It was a little icy going up the hill – OK, it was a lot icy.  I skidded, which was kind of fun, but the fire truck behind me did a 180, which I don’t think they found as enjoyable. 

(Isn’t it creepy when the word you are typing is spoken on the TV just as you’re typing it?  That just happened with the word “bleachers'” – I’m watching Jeopardy.)  The bleachers looked like the place to be, so I started out there, sitting in front of two large, charming lesbians with a nervous chihuahua dressed in a baby T-shirt with a baby plaid overshirt.  What an excellent and inexpensive idea for dressing your dog.  If there is such a thing as an excellent idea for dressing your dog.  They were forced to leave when the booming noises of the spud-guns were terrifying poor Chewie to the point that he was shaking uncontrollably, even in their comforting arms. 

The kids from one of the local schools sang a truly inspirational song called “Everlasting Fruitcake” and actually sang it very well.  They weren’t shy about belting out the lyrics or doing the accompanying mini-skit.  It was refreshing and funny, and who knows?  We may see some of these kids on American Idol in a few years. 

The bleachers gave me a front row seat for the performance, but they were too far from the action for my taste, and the sun was in my eyes, so I headed down onto the field to inspect the proceedings up close and personal.  Besides, I had to get a little nearer to the random armadillo mascot:

There were a lot of good photo ops of a seemingly infinite number of cute children:

As a warm-up, the Fruitcake Honor Guard had set up four spud canons which we spectators were invited to fire off. 

To prepare the weapons, the Honor Guard greased them and loaded them with a potato using a giant Q-Tip like plunger.

Well, I’m not one to resist adding something new to the life-list, so I fired off one of those babies and shot a potato all the way past the uprights at the opposite end of the field.  I may have a new career.  Unfortunately, they wouldn’t let me hold it on my shoulder like a bazooka.  That would have just enhanced the awesomeness.  Since I was flying solo today, I haven’t got a picture of me firing my massive phallic weapon, but this will give you an idea:

Thank heavens my form was better than this gentleman’s.

The first official event was the Great Fruitcake Toss, with categories for kids, women, men, men over 60 and women over 60.  If by chance you didn’t bring your own fruitcake, you could rent one for $2.  I’ll say upfront that my impaired shoulder prevented me from participating, but there’s always next year!  And by the way, all proceeds (and canned food donations) went to the very worthy local charity, Westside Cares – and everything was staffed and provided by volunteers.
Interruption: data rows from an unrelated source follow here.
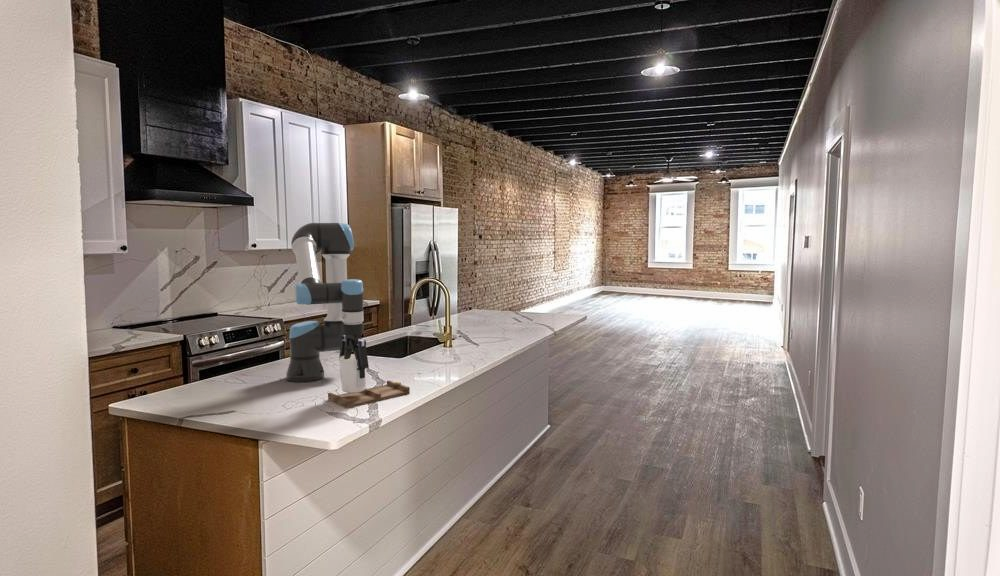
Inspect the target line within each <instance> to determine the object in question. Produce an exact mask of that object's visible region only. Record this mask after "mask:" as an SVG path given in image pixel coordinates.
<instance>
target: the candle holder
mask: <svg viewBox="0 0 1000 576" xmlns="http://www.w3.org/2000/svg"><path fill="white" fill-rule="evenodd" d="M338 361H339V369H340V382H341V390H342V392H343V393H356V392H361V391H364V390H365V389H366V388H367V369H368V368H366V369H365V386H363V387H359V388H358V387H357V368H358V365H357V360H356V358H355V354H354V353H351V357H350V358H349V359H344V356H341V357H340V358H338ZM365 365H366V364H365Z"/></svg>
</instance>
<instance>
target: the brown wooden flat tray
mask: <svg viewBox="0 0 1000 576" xmlns="http://www.w3.org/2000/svg"><path fill="white" fill-rule="evenodd" d="M410 389H411V387H410V386H407V385H404V384H402V382H401V381H391V380H386V384H384V385H377V386H374V387H369V388H368V387H366V389H365V390H364V391H361V392H356V393H348V392H344V393H342V394H336V393H335V394H334V393H332V392H327V400H328V401H330V402H332V403H335V404H337V405H339V406H342V407H344V408H346V409H350V408H354V407H359V406H364V405H368V404H372V403H375V402H380V401H384V400H389V399H393V398H396V397H403V396H405V395H410V393H411V392H410Z"/></svg>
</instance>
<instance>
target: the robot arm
mask: <svg viewBox="0 0 1000 576" xmlns="http://www.w3.org/2000/svg"><path fill="white" fill-rule="evenodd" d="M354 243H355V242H354V237H353V231H352V229H351V226H350V225H349V224H348V223H345V222H342V223H341V222H309V223H307V224H304V225H302V226H300V227H299V228H298V229H297V230H296V232H295V233H294V234H293V237H292V238H291V250H292V252H293V253H294V255H295V259H296V267H297V273H298V274H297V275H298V282H299V283H298V284H296V285H295V289H294V291H295V292H294V295H295V296H294V297H295V302H296V304H298V305H307V306H310V305H325V304H326V307H327V308H326V312H327V315H326V317H325V318H324V319H323V323H319V321H318V320H308V321H302V322H298V323H294V324H293V325H291V326H290V328H289V337H288V338H289V356H290V357H289V359H290V360H289V363H288V367H287V370H286V373H285V375H286V381H288V382H293V383H305V382H314V381H318V380H321V379H323V378H325V369H324V366H323V364H322V361H321V359H320V358H321V357H320V356H321V355H320V354H321V353H323V352H324V353H325V352H326V353H327V352H336V351H339V356H338V357H339V358H340V357H341V356H344V359H349V358H350V357H351V354H355V358H356V360H357V365H358V368H357V387H358V388H359V387H363V386H365V369H366V368H367V369H369V359H368V352H367V340H366V339H364V340H362V334H364V332H365V330H364V327H365V326H364V325H365V324H364V323H363V322H364V320H365V319H364V283H363V281H362V280H361V279H355V278H353V279H351V278H350V279H348V268H347V267H348V266H347V265H348V263H347V259H348V258H349V256H350V255H351V252H352V251H354V247H355V246H354V245H355V244H354ZM316 251H317V252H321V256H322V257H323V258H324V260H325V281H326V283H323V282H322V281H321V280H322V279H321V276H320V269H319V266H318V260H317V255H316ZM352 352H353V353H352ZM339 358H338V359H339ZM365 364H366V365H365Z"/></svg>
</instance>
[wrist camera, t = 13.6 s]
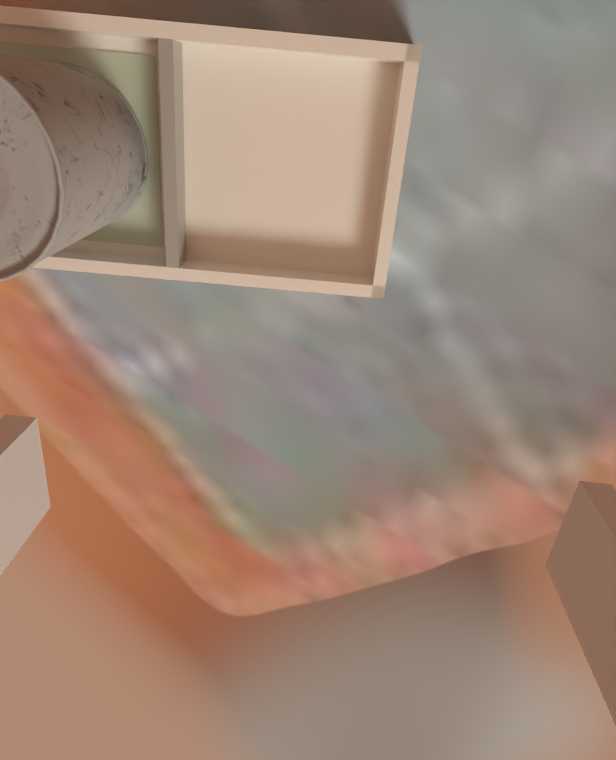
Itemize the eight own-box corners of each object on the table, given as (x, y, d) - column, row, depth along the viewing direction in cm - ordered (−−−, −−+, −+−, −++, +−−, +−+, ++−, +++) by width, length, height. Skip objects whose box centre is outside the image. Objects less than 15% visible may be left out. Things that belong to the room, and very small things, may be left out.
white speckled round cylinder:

We started out with the kid’s fruitcake toss, and some of the kids made some pretty impressive throws, exceeding 70 feet. 
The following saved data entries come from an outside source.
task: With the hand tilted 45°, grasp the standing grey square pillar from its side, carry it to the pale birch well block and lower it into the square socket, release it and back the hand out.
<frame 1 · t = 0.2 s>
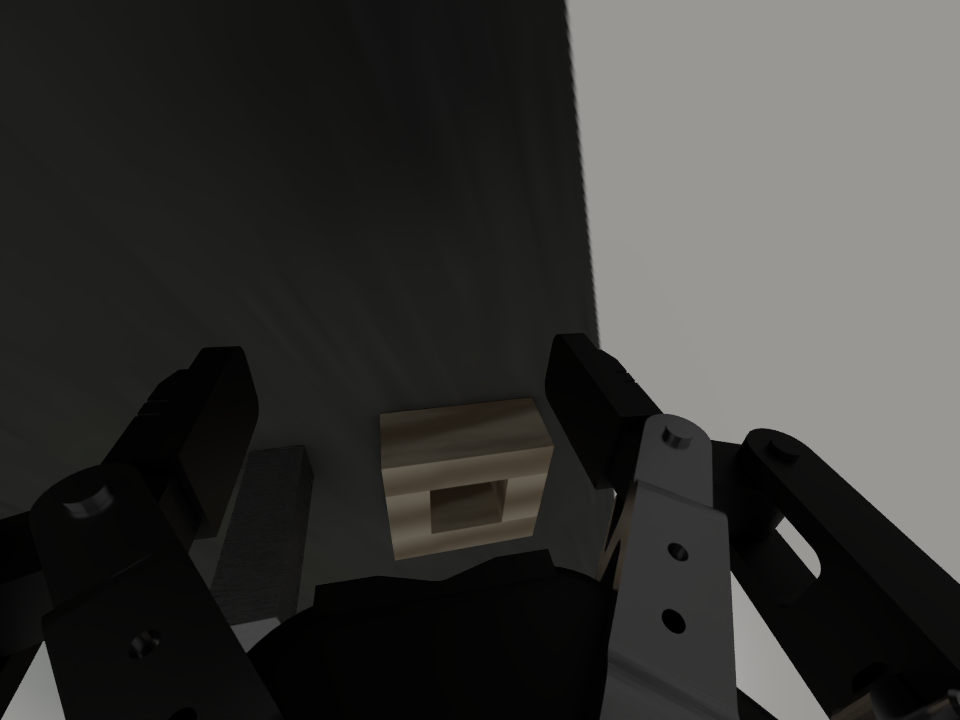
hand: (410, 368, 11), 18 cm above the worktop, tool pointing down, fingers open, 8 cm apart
grey square pillar: (283, 464, 37), on the worktop
well block: (457, 455, 41), on the worktop
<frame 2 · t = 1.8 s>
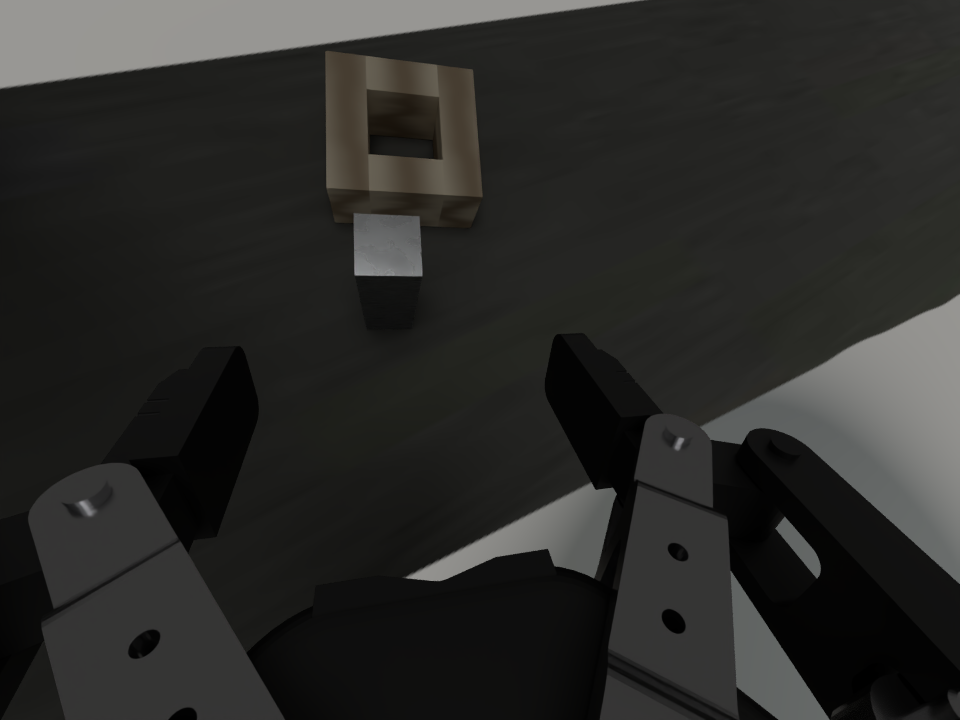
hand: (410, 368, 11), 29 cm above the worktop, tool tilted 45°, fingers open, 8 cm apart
grey square pillar: (388, 307, 41), on the worktop
well block: (402, 165, 44), on the worktop
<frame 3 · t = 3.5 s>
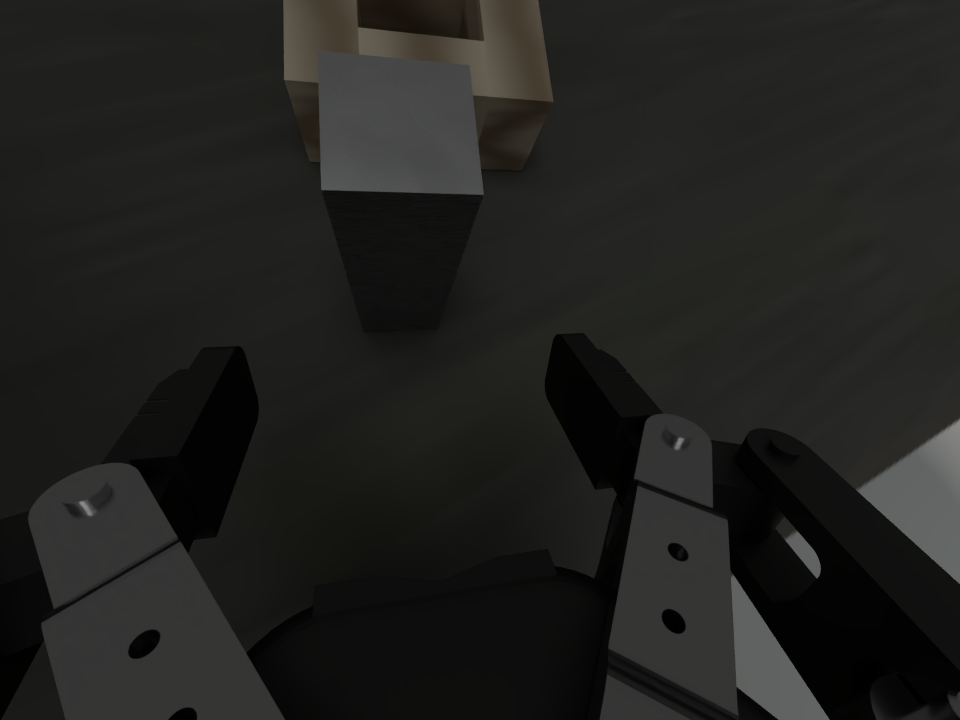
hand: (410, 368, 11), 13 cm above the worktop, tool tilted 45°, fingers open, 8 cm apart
grey square pillar: (398, 295, 25), on the worktop
well block: (414, 77, 28), on the worktop
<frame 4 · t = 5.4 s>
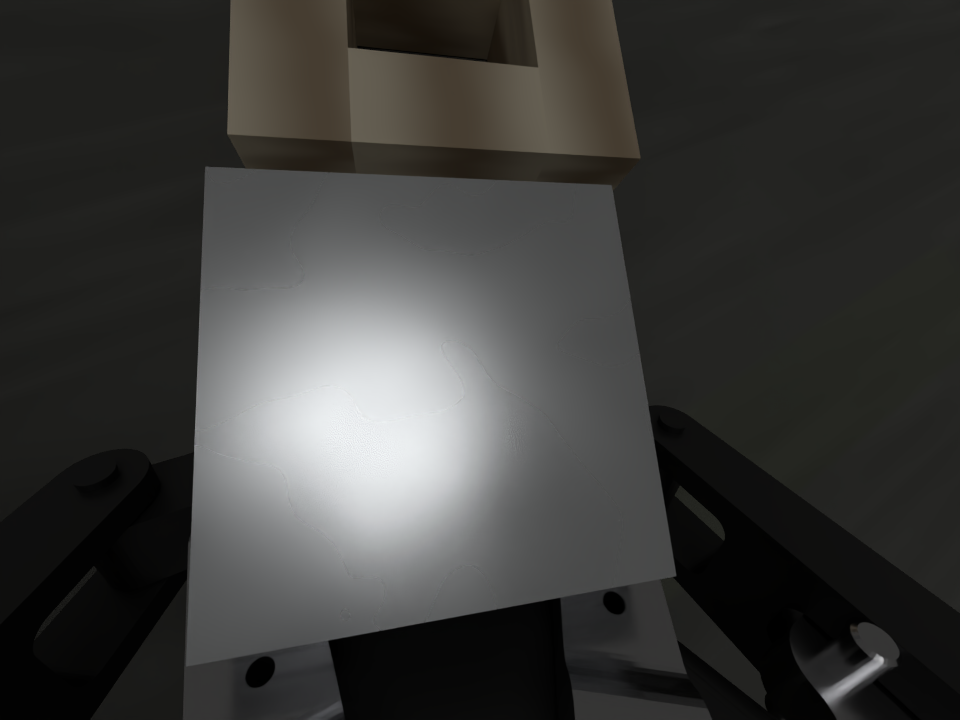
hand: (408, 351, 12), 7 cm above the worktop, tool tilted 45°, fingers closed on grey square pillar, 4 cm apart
grey square pillar: (407, 428, 18), on the worktop, touching gripper
well block: (428, 108, 21), on the worktop
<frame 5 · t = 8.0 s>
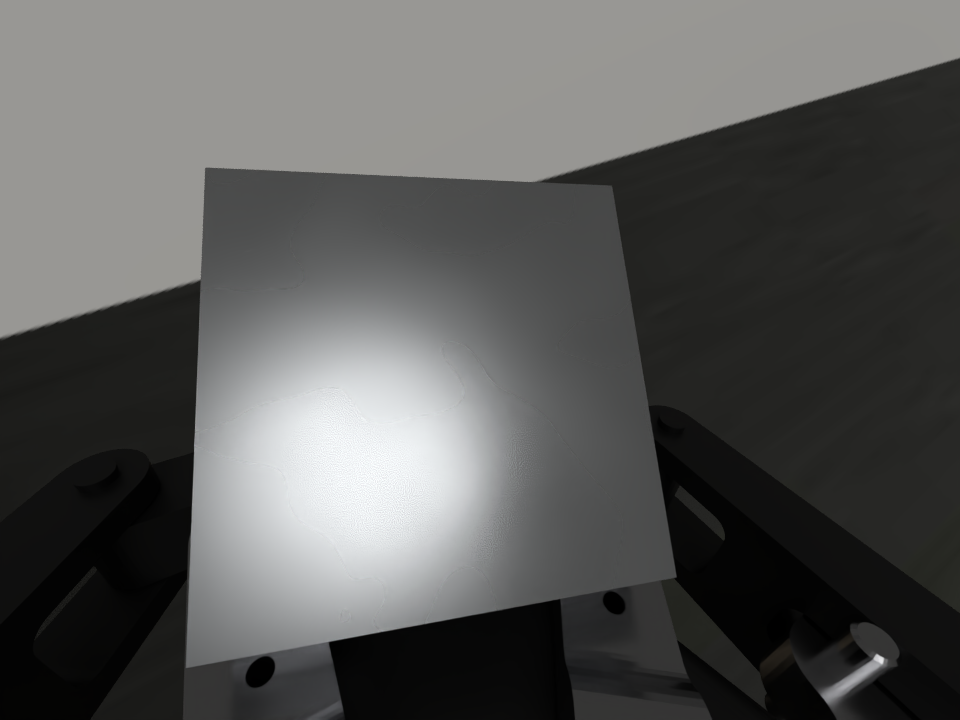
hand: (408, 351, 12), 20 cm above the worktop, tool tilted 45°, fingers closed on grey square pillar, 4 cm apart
grey square pillar: (407, 428, 18), point 13 cm above the worktop, touching gripper
when the fingers open (8 cm above the worktop, at t = 10.6 s): grey square pillar drops 1 cm, resting in well block.
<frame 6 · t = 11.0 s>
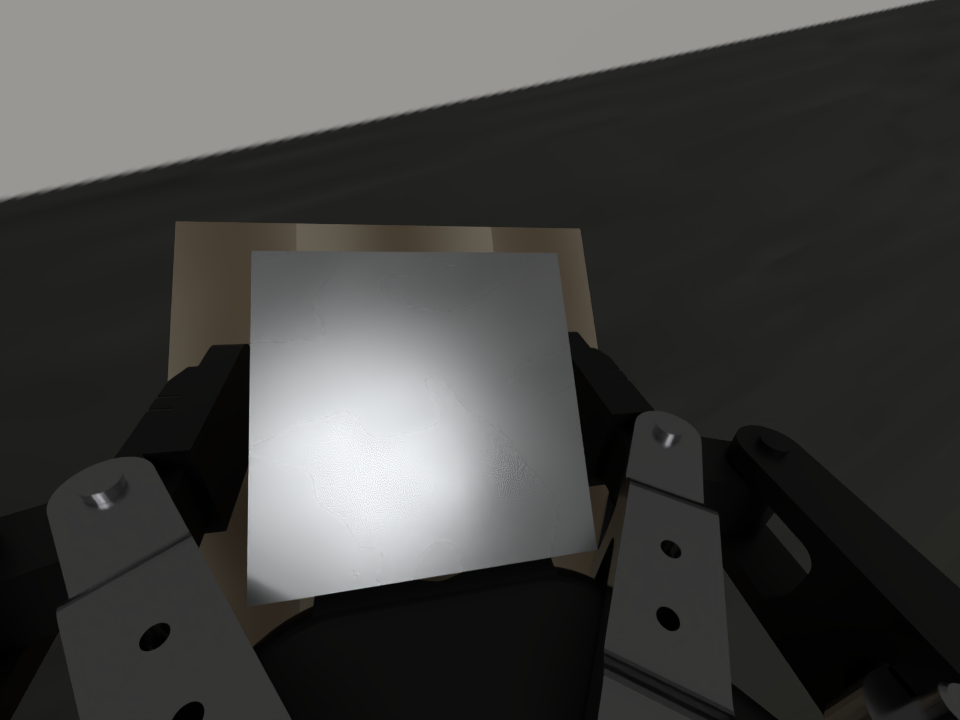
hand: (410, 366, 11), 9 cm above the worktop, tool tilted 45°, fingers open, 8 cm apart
grey square pillar: (403, 432, 19), resting in well block
well block: (405, 429, 19), on the worktop
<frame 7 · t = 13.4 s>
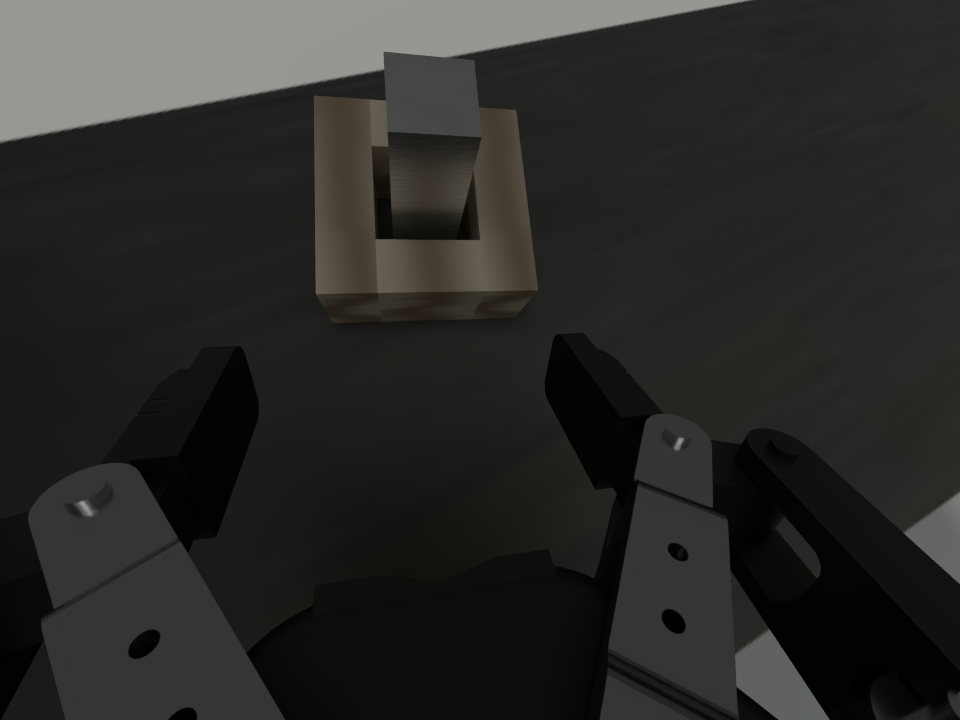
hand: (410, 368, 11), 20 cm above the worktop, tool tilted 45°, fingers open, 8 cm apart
grey square pillar: (420, 238, 33), resting in well block
well block: (422, 237, 33), on the worktop
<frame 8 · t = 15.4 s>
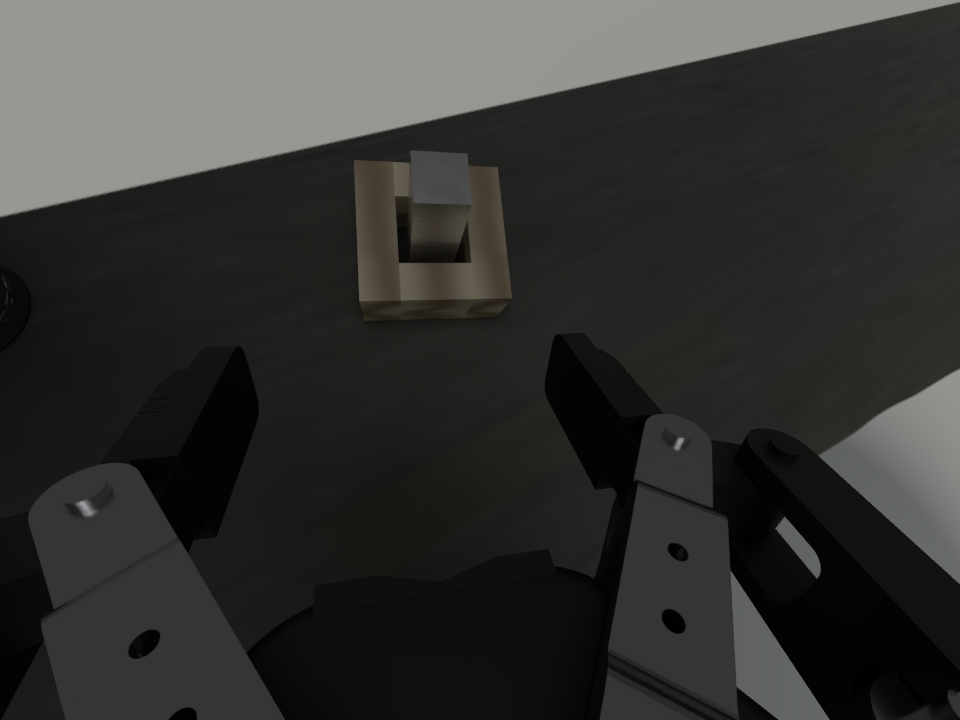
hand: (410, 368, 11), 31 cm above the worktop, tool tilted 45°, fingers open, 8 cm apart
grey square pillar: (427, 258, 44), resting in well block
well block: (428, 257, 44), on the worktop
at the end: grey square pillar 0.1 cm off-centre on the well block, point 0.0 cm above the well block's base; grey square pillar tilted 0°; the gripper is holding nothing — task done.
As is the case in almost every children’s event these days, everyone was the winner. (Don’t get me started.)  And everyone who participated won a cool little catapult, complete with a marshmallow for firing.  These remarkably study devices provided endless amusement for many small fry for the rest of the morning.

Next came the women’s fruitcake toss.  The mayor opened the event, but her toss was pretty lame – clearly, things weren’t rigged in her favor.  The mayor is, most improbably, the woman in the brown shirt in this photo:

The women seemed to put more stock in their throwing style than the men.  I suppose that’s why they didn’t toss the fruitcakes as far – or as accurately.  We in the crowd really needed to stay alert.  And of course, the one moment when I let my attention wander, I looked up to see a festive red fruitcake barreling through the air directly towards my head.  Only a quick backstep AND a suave lean, saved me from a fate worse than being hit in the face by a fruitcake…oh, wait…. The winner (yes, there was an actual winner in this one – the lady in red in the photo below) threw her fruitcake an astounding 197 feet (and ground rolls count in the measurements). 

Sign that girl up!

The men were the last blast.  They were dedicated to getting up to the line and throwing with all their might.  Which made it more embarrassing when their tosses flew a paltry 25 feet or so.  But one gentlemen nailed that fruitcake – a whopping 371 feet!  Another guy (the man in black below) drove all the way from Arkansas to toss his fruitcake, which I’m having a hard time wrapping my brain around.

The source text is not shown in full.